Microsoft has introduced the first public preview of Azure Analysis Services. The addition to Microsoft’s cloud data platform comes with a number of features. Rapid server creation, the ability to pause and resume servers, and access to the Azure Active Directory are among the Analysis Services features. The platform-as-a-service (PaaS) is also compatible with SQL Server Analysis Services.
Azure Analysis Services is an enterprise grade OLAP engine and BI modeling platform. Microsoft presents the service as a managed PaaS. The platform is built from the same basis as SQL Server Analysis Services, giving developers and BI users tools to create BI Semantic Models. Analysis Services models can bring analytical and interactive tools to services such as Power BI and Excel.
Microsoft has detailed the features coming to developers in preview:
- Developers can create a server in seconds, choosing from the Developer (D1) or Standard (S1, S2, S4) service tiers. Each tier comes with fixed capacity in terms of query processing units and model cache. The developer tier (D1) supports up to 3GB model cache and the largest tier (S4) supports up to 100GB.
- The Standard tiers offer dedicated capacity for predictable performance and are recommended for production workloads. The Developer tier is recommended for proof-of-concept, development, and test workloads.
- Administrators can pause and resume the server at any time. No charges are incurred when the server is paused. We also plan to offer administrators the ability to scale up and down a server between the Standard tiers (not available currently).
- Developers can use Azure Active Directory to manage user identity and role based security for their models.
- The service is currently available in the South-Central US and West Europe regions. More regions will be added during the preview.
Developers can also implement BI Semantic Models into custom applications.
Professionals can build models to share with business users. This can be achieved easily by connecting to the model for data and gain insights.
Microsoft explains why the preview of Azure Analysis Services is necessary for customers:
“The success of any modern data-driven organization requires that information is available at the fingertips of every business user (not just IT professionals and data scientists) to guide their day-to-day decisions. Self-service BI tools have made huge strides in making data accessible to business users. However, most business users don’t have the expertise or desire to do the heavy lifting that is typically required to find the right sources of data, consume the raw data and transform it into the right shape, add business logic and metrics, and finally explore the data to derive insights.”
Azure Analysis Services Integrated with SQL Server
Compatibility with SQL Server Analysis Services. This allows developers to tap into SQL Server Data Tools in Visual Studio for creating and deploying models. Customers can use the models in any BI supporting tool, including Microsoft’s own Power BI and Excel.
Below are the tools and abilities developers get through SQL Server compatibility:
- Developers can use SQL Server Data Tools in Visual Studio for creating models and deploying them to the service. Administrators can manage the models using SQL Server Management Studio and investigate issues using SQL Server Profiler.
- Business users can consume the models in any major BI tool. Supported Microsoft tools include Power BI, Excel, and SQL Server Reporting Services. Other MDX compliant BI tools can also be used, after downloading and installing the latest drivers.
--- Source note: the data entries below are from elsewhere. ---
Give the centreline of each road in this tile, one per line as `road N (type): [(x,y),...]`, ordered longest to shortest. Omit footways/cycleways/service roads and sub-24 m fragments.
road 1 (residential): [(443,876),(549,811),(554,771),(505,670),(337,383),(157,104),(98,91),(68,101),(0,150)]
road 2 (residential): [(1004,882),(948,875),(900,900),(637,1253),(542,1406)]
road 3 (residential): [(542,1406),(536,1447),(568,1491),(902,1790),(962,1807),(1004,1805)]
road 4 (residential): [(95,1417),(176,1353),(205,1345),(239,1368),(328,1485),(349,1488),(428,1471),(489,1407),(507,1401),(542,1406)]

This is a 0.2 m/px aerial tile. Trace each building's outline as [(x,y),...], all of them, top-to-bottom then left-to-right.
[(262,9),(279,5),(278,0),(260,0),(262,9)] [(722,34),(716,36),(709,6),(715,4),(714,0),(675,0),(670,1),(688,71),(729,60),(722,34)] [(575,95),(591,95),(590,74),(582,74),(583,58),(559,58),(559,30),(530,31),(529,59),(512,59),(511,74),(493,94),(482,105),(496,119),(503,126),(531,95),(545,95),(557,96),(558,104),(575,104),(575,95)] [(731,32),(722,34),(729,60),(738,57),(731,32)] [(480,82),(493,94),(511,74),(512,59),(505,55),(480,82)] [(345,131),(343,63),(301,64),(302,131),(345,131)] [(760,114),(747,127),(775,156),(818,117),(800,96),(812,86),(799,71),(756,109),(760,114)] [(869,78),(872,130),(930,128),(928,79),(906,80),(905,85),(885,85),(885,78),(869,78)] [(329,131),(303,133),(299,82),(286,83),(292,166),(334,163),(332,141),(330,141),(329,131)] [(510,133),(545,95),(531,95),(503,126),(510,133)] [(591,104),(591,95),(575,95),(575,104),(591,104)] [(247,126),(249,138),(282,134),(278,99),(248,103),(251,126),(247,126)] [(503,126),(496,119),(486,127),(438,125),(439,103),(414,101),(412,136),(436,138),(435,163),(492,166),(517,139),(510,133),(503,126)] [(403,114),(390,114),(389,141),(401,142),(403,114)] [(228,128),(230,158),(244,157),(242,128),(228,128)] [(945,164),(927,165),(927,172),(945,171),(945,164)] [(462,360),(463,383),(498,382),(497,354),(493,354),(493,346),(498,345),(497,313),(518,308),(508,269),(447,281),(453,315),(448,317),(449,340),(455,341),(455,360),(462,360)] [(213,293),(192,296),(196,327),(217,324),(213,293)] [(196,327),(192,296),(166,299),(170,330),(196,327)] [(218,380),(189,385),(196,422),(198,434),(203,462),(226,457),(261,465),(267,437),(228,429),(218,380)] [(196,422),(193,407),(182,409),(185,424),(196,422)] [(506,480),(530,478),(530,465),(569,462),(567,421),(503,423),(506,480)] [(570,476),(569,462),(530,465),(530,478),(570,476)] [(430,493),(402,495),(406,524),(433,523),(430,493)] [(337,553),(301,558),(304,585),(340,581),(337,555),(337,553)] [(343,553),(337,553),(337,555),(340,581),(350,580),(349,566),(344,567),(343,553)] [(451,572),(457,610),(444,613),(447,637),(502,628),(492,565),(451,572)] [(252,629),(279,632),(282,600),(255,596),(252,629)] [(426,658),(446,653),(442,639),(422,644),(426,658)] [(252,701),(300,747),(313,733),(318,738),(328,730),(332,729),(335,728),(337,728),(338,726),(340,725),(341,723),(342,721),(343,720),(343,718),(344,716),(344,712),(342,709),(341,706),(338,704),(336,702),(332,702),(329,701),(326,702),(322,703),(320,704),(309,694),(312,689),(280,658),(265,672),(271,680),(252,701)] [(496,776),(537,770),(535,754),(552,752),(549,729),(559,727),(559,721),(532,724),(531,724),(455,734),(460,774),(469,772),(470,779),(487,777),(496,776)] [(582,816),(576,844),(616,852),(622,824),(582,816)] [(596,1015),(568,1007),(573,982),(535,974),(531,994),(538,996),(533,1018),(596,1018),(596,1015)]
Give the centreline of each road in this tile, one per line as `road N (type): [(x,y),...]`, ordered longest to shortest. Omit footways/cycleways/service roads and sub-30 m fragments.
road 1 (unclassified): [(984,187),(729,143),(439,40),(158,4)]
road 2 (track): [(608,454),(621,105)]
- The service currently supports tabular models (compatibility level 1200 only). Support for multidimensional models will be considered for a future release, based on customer demand.
- Models can consume data from a variety of sources in Azure (e.g. Azure SQL Database, Azure SQL Data Warehouse) and on-premises (e.g. SQL Server, Oracle, Teradata). Access to on-premises sources is made available through the on-premises data gateway.
- Models can be cached in a highly optimized in-memory engine to provide fast responses to interactive BI tools. Alternatively, models can query the source directly using DirectQuery, thereby leveraging the performance and scalability of the underlying database or big data engine.